When Lieutenant Colonel Johnson received word of Forrestal's wish, he angrily remarked "The hell with that!" Johnson wanted to retrieve the flag as soon as possible since he believed the flag belonged to his battalion. Johnson then sent his assistant operations officer, Second Lieutenant Ted Tuttle, down to the beach to secure a larger flag to raise over Suribachi.

Johnson then ordered Severance to have his Marines lay a telephone wire up to the top of Suribachi.
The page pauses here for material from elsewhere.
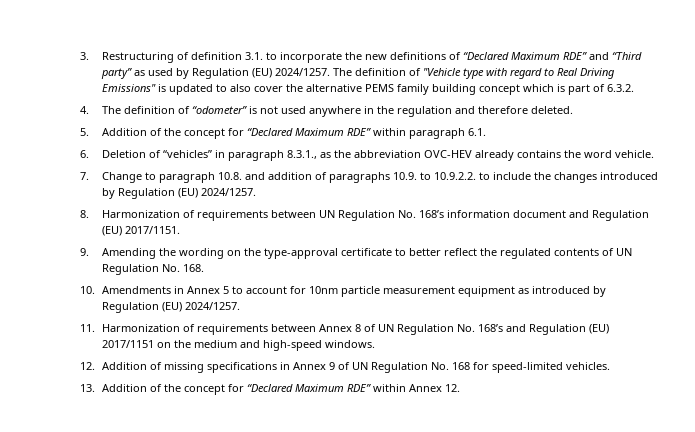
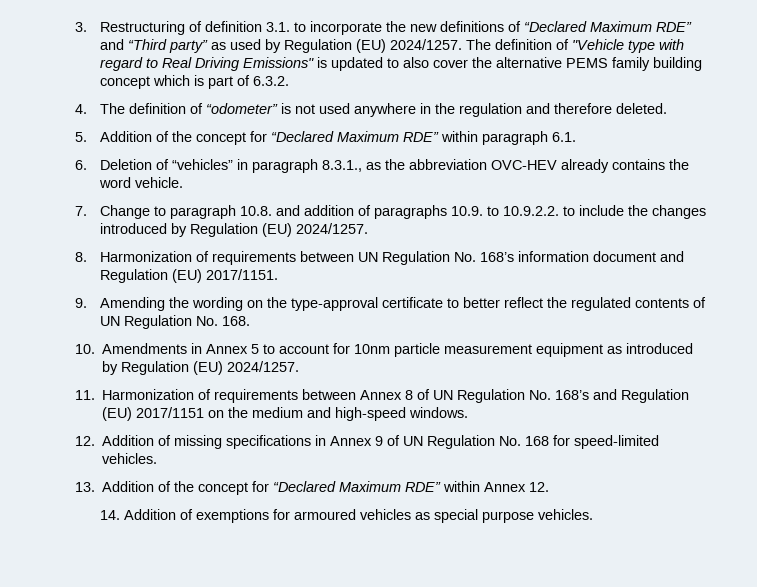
(460, 388) none -> [100,509,594,523] // 14. Addition of exemptions for armoured vehicles as special purpose vehicles.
Severance sent Sergeant Michael Strank, Corporal Harlon Block, and Privates First Class Ira Hayes, Franklin Sousley, and Rene Gagnon to the battalion command post to tie in the telephone wire and obtain radio batteries for Schrier. As the five Marines arrived at the command post, Tuttle also returned to Johnson with a 96 by 56 inch flag which he had acquired from USS LST-779. Johnson handed the flag to Gagnon and then told Strank to raise the second flag and have Schrier "save the small flag for me."

Strank then led the small group up Suribachi; where Strank, Block, Hayes, Sousley, and Private First Classes Harold Schultz and Harold Keller raised the second flag. The second flag raising was captured in the famous photograph taken by Joe Rosenthal. The first flag was brought back down Suribachi and returned to Lieutenant Colonel Johnson, who promptly placed it in the battalion safe.

==== Death ====
Lieutenant Colonel Johnson continued to lead 2/28 in the battle after the flag raising, advancing to the northeast end of the island. By March 2, the battalion was fighting over rugged terrain north of Hill 362A, in which the Japanese had constructed well-fortified positions. The lead companies sustained heavy casualties and were pinned down, and Johnson moved to the front line in order to reorganize his battalion to continue the assault. As Johnson was moving from one company to another, he was killed instantly by an exploding mortar round.

Chandler W. Johnson was posthumously awarded the Navy Cross for his actions during the battle. His remains were interred in the National Memorial Cemetery of the Pacific in Honolulu, Hawaii.

== Portrayal in film ==
Johnson is featured in the 2006 movie Flags of Our Fathers. In the movie, Johnson is played by American actor Robert Patrick. The movie is based on the 2000 book of the same title.